Document extract:
Posted: Fri Apr 24, 2015 9:01 am
by AlexP
I wanted to add backplate with emitter. But it seems hide to gi/refl-refr doesn't seem to work, it's just clamped a litte. Please take a look (small and noisy from fire but same with production):

without hide:
Image

with:
Image

I use newest 3.1.1.

Re: hide to gi doesn't work for emiters

Posted: Fri Apr 24, 2015 2:33 pm
by F. Tella
Hi Alex,

What I see in your images looks ok to me. What were you expecting?

Fernando

Re: hide to gi doesn't work for emiters

Posted: Sun Apr 26, 2015 11:12 am
by AlexP
I was expecting emitter visible to camera only which emits no light.

Re: hide to gi doesn't work for emiters

Posted: Sun Apr 26, 2015 2:20 pm
by eric nixon
You need to put the HDRI into the background channel only, then it wont emit any light.

As a side note, 'hide to gi' is currently broken in mw3.1.1, it works in Fire but not in production mode.

Re: hide to gi doesn't work for emiters

Posted: Mon Apr 27, 2015 3:15 pm
by AlexP
When has it been broken? Have you noticed last working version?

Re: hide to gi doesn't work for emiters

Posted: Mon Apr 27, 2015 5:21 pm
by eric nixon
MW 2.7.23 probably. (by broken I mean that it doesn't function as expected, but it still does some weird effect)

Re: hide to gi doesn't work for emiters

Posted: Tue May 05, 2015 5:55 pm
by F. Tella
Hi Alex,

If you hide an object to reflections/refractions, that object won't be seen in reflections (in a mirror) or refractions (through a real glass)

If you hide an object to GI its geometry won't generate shadows on the surrounding objects and won't be taken into account for light bounces. It will still produce shadows over itself, you will see the geometry behind it refracted and it will still emit light if it's an emitter, but light will travel straight through it.

All these settings does not affect the way the light is emitted by the object by any mean (I think that's what you are trying to do). If you are trying to achieve the effect of self-illumination, that's not a feature we have.

I usually make a plane, apply a texture emitter with low power and adjust in multilight.

Regarding if Hide to GI is working or not, I would say it mainly works although it may have some glitches.

Re: hide to gi doesn't work for emiters

Posted: Wed May 13, 2015 11:46 am
by AlexP
It was possible earlier with hide to gi and I achieved transparent effect by adding "vacuum" BSDF. Now it seems only possibility is to use blocked emitters as Dario suggested. But it's really hard to block all objects from multiple emitter and remember to check it when adding new objects...

Re: hide to gi doesn't work for emiters

Posted: Tue May 19, 2015 6:28 pm
by F. Tella
You can still make invisible emitters by hiding them to camera, reflections and refractions and adding a ghost BSDF to the material. But non-emitting emitters are not possible yet.

Records shown:
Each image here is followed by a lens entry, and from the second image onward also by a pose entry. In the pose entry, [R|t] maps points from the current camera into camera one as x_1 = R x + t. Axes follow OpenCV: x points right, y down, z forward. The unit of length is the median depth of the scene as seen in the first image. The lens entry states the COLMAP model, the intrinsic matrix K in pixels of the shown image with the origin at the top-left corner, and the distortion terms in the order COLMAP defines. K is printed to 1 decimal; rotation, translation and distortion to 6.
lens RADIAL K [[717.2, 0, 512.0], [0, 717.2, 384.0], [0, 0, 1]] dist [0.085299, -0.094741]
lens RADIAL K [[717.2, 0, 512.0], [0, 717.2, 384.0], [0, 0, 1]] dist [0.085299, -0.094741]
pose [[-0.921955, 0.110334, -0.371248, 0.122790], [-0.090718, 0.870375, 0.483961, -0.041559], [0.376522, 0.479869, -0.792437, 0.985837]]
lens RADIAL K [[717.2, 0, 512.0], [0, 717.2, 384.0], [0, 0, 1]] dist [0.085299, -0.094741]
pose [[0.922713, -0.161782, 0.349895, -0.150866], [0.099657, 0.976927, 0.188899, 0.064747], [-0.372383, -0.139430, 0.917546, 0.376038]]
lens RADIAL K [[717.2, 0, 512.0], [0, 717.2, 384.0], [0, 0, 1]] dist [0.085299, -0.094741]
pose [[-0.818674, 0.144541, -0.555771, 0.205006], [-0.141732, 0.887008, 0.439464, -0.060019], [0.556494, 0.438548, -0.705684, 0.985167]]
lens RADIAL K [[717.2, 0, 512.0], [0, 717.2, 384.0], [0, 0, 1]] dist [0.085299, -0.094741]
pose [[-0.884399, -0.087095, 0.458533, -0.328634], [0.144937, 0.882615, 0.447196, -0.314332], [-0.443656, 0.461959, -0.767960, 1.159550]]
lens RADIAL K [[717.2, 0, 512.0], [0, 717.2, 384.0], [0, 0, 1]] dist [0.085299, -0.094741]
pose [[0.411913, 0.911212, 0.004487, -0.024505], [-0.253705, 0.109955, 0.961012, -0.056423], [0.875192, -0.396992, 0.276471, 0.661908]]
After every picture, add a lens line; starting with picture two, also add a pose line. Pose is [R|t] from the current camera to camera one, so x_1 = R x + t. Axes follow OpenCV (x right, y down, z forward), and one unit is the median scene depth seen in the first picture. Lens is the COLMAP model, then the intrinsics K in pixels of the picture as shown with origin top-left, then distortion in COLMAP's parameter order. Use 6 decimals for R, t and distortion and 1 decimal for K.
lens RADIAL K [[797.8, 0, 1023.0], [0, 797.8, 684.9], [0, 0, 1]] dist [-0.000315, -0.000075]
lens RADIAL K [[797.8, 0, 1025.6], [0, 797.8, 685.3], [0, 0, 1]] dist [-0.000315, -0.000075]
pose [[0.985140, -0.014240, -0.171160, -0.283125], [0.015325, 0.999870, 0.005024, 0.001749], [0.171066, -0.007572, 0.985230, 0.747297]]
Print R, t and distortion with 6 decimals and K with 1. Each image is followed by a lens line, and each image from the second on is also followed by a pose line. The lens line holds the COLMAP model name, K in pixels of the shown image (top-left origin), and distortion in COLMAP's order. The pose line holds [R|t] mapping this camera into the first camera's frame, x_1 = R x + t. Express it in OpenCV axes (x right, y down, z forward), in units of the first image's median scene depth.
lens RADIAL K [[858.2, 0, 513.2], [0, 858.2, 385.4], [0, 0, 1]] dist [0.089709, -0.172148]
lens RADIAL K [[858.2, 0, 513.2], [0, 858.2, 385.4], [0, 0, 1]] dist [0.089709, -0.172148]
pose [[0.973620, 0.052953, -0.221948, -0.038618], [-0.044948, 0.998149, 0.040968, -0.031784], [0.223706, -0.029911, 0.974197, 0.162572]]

Work order 1:
Recast the listing as a two-column CSV with columns instruction and output, one row per request. Put its text and its answer each in a single quoted field, with line breaks turned into spaces. Begin at the listing line containing "After every picture, add" and stop after the line containing "685.3], [0, 0, 1]] dist [-0.000315, -0.000075]".
Work order 2:
Extend the forum thread about the hide to GI setting for emitters, picking up after its last post.

Your response 1:
instruction,output
"After every picture, add a lens line; starting with picture two, also add a pose line. Pose is [R|t] from the current camera to camera one, so x_1 = R x + t. Axes follow OpenCV (x right, y down, z forward), and one unit is the median scene depth seen in the first picture. Lens is the COLMAP model, then the intrinsics K in pixels of the picture as shown with origin top-left, then distortion in COLMAP's parameter order. Use 6 decimals for R, t and distortion and 1 decimal for K.","lens RADIAL K [[797.8, 0, 1023.0], [0, 797.8, 684.9], [0, 0, 1]] dist [-0.000315, -0.000075] lens RADIAL K [[797.8, 0, 1025.6], [0, 797.8, 685.3], [0, 0, 1]] dist [-0.000315, -0.000075]"

Your response 2:
Re: hide to gi doesn't work for emiters

Posted: Thu May 21, 2015 3:35 pm
by tom
AlexP wrote:I was expecting emitter visible to camera only which emits no light.
This is ridiculously easy. So, all you need to do is enclosing your emitter in another geometry (this could be a cube) and hiding cube from the camera. The cube material could be pure black, rough0 with nd=1 for an efficient computation. I've presented this method titled Tom's Light Trap back in Oct 2006 under the Think! blog. Wow, it's been so long. :)

Re: hide to gi doesn't work for emiters

Posted: Thu May 21, 2015 4:59 pm
by eric nixon
EDIT; Thanks for the reminder I'd forgotten this idea...

I am concerned that these 'non-emitters' could slow down the render, esp if multilight is enabled?

I would probably want these emitters to show up in sharp reflections but remain hidden to gi, and was wondering how much of an impact they would have on render times, perhaps a hard-coded 'non-emitter' would be more efficient?

Also why does nd1, rough0 matter if its pure black, my habit is just to leave the default; lambert nd3. Is there really a difference in speed?

Re: hide to gi doesn't work for emiters

Posted: Mon May 25, 2015 6:37 pm
by F. Tella
tom wrote:
AlexP wrote:I was expecting emitter visible to camera only which emits no light.
This is ridiculously easy. So, all you need to do is enclosing your emitter in another geometry (this could be a cube) and hiding cube from the camera. The cube material could be pure black, rough0 with nd=1 for an efficient computation. I've presented this method titled Tom's Light Trap back in Oct 2006 under the Think! blog. Wow, it's been so long. :)
Great, master! Thinking out of the box!

Works perfect.

We should rescue all those tricks/hacks and put them in the blog. I remember they were funny and instructive at the same time. :D

Cheers!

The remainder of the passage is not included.